This poor bruised nation, trapped by time and geography between the two dark evils of 20th century Europe, has prevailed, and its survival is embodied in the career of Wajda, who in key films starting in the 1950s found a way to say what he needed even under communist national film censorship. His early films, "Kanal" (1957), about the Warsaw Uprising, and "Ashes and Diamonds" (1958), about the Polish Resistance during the war, involved Poland’s two oppressors.
A single image at the beginning of “Katyn” expresses the nation’s dilemma. A bridge is crowded by fleeing civilians — from both ends. Some flee advancing Nazis. Some flee advancing Russians. As the two armies, in concert under the Hitler-Stalin Pact, acted together, such situations took place. The refugees are not tattered stragglers, but ordinary civilians, torn so quickly from domestic security that they carry suitcases, although they could have little idea of the journey ahead for them.

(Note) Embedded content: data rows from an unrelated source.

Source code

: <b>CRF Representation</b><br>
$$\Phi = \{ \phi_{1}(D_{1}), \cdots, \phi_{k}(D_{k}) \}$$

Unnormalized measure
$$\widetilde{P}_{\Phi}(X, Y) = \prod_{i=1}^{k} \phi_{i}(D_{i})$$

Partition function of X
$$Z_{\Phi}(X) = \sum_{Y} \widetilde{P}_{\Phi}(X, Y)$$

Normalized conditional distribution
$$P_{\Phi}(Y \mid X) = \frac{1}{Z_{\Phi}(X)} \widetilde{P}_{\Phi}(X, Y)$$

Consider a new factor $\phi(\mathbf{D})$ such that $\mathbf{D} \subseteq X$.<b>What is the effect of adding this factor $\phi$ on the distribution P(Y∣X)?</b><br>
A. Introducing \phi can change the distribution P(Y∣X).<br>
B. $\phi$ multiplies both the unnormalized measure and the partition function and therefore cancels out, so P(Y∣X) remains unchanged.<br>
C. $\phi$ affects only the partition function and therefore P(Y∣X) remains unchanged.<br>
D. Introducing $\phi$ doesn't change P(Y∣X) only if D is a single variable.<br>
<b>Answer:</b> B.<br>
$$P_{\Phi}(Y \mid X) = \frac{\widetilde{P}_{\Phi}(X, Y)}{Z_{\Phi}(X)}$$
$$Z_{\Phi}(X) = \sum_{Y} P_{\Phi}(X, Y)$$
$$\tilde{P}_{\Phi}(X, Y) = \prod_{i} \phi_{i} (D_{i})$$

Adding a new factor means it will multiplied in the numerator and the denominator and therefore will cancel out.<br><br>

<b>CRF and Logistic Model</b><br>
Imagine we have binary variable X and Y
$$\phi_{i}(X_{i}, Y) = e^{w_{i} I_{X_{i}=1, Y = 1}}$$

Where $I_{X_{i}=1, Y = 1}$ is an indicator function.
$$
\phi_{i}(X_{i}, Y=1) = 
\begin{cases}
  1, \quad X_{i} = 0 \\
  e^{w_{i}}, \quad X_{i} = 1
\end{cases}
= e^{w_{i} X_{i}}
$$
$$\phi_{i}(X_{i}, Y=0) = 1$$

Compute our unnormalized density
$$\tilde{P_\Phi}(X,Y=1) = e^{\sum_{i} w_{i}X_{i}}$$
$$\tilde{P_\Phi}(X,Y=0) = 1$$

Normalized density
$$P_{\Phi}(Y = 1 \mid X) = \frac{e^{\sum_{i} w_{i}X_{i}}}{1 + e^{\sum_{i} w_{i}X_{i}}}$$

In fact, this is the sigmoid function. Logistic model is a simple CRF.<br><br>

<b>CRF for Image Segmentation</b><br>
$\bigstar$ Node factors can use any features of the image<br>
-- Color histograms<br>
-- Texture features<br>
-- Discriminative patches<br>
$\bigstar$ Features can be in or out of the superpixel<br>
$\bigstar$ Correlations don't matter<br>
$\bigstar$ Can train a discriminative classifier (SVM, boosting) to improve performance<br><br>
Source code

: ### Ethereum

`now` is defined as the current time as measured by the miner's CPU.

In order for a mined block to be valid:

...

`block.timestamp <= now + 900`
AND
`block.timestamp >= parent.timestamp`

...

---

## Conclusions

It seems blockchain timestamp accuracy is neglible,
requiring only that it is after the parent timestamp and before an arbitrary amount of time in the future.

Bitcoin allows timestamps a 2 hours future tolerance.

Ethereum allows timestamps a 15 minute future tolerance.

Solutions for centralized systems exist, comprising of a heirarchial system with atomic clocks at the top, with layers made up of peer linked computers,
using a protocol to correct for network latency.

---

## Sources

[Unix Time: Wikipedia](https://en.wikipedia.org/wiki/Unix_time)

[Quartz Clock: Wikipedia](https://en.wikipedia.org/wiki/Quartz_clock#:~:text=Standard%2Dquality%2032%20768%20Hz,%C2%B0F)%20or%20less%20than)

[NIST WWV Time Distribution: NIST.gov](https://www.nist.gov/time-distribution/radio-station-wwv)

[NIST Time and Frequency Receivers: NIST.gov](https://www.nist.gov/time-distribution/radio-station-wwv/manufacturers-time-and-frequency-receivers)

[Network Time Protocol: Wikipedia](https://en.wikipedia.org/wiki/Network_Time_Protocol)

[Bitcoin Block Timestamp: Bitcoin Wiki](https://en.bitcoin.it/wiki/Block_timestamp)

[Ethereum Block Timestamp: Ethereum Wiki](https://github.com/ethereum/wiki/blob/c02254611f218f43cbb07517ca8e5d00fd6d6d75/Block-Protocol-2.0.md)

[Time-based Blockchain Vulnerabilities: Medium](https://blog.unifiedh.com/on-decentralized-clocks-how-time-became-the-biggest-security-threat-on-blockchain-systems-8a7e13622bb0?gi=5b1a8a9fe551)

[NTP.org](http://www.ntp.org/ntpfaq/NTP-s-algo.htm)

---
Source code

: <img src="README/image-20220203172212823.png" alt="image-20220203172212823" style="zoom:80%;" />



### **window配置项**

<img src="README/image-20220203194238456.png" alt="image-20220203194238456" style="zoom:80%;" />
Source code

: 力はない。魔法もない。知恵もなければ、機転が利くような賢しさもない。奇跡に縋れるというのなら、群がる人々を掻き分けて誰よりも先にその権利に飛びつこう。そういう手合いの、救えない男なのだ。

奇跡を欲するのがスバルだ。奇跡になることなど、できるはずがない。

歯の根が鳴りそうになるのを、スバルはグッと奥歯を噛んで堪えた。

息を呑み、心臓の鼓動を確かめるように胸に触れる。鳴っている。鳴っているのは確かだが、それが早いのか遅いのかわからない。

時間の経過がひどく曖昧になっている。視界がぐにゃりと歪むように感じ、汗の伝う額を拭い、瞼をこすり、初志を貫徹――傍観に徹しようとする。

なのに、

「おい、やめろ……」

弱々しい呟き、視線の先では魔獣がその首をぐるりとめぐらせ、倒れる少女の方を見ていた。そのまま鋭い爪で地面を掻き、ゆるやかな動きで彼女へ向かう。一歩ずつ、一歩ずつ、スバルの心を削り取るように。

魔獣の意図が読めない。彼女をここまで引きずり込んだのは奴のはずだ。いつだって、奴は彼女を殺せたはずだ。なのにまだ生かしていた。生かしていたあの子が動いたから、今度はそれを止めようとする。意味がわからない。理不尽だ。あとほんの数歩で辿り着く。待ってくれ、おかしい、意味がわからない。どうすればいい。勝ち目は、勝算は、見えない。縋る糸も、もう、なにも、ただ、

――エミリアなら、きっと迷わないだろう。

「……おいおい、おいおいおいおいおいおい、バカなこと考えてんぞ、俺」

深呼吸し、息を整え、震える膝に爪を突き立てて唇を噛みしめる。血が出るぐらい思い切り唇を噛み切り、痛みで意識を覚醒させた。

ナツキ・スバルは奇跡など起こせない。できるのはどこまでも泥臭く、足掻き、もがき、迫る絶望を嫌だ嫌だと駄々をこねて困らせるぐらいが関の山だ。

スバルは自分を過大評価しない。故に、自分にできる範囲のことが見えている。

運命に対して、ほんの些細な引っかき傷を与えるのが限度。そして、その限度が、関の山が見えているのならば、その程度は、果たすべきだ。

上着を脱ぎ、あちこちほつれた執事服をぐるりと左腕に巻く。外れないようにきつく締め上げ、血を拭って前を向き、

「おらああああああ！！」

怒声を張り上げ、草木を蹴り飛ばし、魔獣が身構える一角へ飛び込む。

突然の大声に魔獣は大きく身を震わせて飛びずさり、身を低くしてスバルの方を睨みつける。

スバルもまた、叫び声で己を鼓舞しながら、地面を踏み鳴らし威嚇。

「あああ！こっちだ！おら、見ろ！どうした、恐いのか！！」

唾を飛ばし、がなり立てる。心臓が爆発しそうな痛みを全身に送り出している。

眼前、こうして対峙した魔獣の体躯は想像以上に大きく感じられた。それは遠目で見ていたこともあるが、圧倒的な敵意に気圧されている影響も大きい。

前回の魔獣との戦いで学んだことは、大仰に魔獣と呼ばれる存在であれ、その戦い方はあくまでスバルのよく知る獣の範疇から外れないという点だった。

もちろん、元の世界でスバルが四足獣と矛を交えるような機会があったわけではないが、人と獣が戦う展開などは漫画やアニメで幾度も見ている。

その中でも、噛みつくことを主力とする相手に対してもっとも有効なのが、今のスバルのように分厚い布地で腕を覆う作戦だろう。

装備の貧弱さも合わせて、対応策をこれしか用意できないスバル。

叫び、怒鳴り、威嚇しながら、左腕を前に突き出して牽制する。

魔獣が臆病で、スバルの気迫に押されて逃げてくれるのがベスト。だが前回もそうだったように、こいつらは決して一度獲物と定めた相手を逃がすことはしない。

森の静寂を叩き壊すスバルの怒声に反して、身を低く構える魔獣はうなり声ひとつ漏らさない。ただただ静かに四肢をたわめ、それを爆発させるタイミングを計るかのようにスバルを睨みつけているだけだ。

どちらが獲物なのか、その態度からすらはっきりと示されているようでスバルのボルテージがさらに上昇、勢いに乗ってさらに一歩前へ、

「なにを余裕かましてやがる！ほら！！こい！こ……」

Wajda tells his story through a few characters. We meet Anna (Maja Ostaszewska), traveling in search of her husband Andrzej (Artur Zmijewski), a Polish officer. They are clearly intended as Wajda’s parents; movingly, he has named his father after himself. His father, like many of the Polish officer corps, was not a professional military man, but a reservist, called up from the professional, scientific and educational classes. The 1940 massacre would exterminate many of a generation’s best and brightest.
Lives hang by a thread. Anna succeeds in finding her husband at a deployment camp and begs him to escape with her. He feels his place is with his fellow officers. Neither of them suspect he will be executed. Wajda broadens his canvas to include others, including Andrzej's own father; his mother, like his wife, waits for word. We meet two other women: the wife of an executed general, who refuse to toe the Soviet line, and the sister of a dead officer, who commissions a plaque in his memory. Her crime is to add the fate of the Katyn massacre, since the Soviets played with time to make correspond to a later period when the Nazis were enemies, not friends.
The actresses playing these roles are all well known in Poland, where I assume they are easy to distinguish. To an outsider like myself, they tended to resemble each other and I was able to follow them by story and plot more easily than facially. This is not really a problem because all are facets of the same experience.
Anna remains the central figure, refusing to accept that her husband is dead until she finally receives the truth from an eyewitness to his remains. So did many loved ones cling to hope, as the POW/MIA relatives do in this country. The dead had no peace. They were dug up by the Nazis to expose Soviet crimes, then dug up again and metaphorically dug up in revisionist history.
The film ends with a scene of relentless horror, showing the assembly line of execution. Men are taken from the sealed buses one by one, their names checked off a list, then quickly walked to their place of death and killed with a bullet to the back of the skull. Their bodies fall or are heaved into mass graves in orderly progress, falling side by side, and buried by bulldozer. Now Wajda has brought some small measure of rest to their names, to Poland, and to history.
Note: “Katyn” was one of this year’s Oscar nominees for best foreign language film.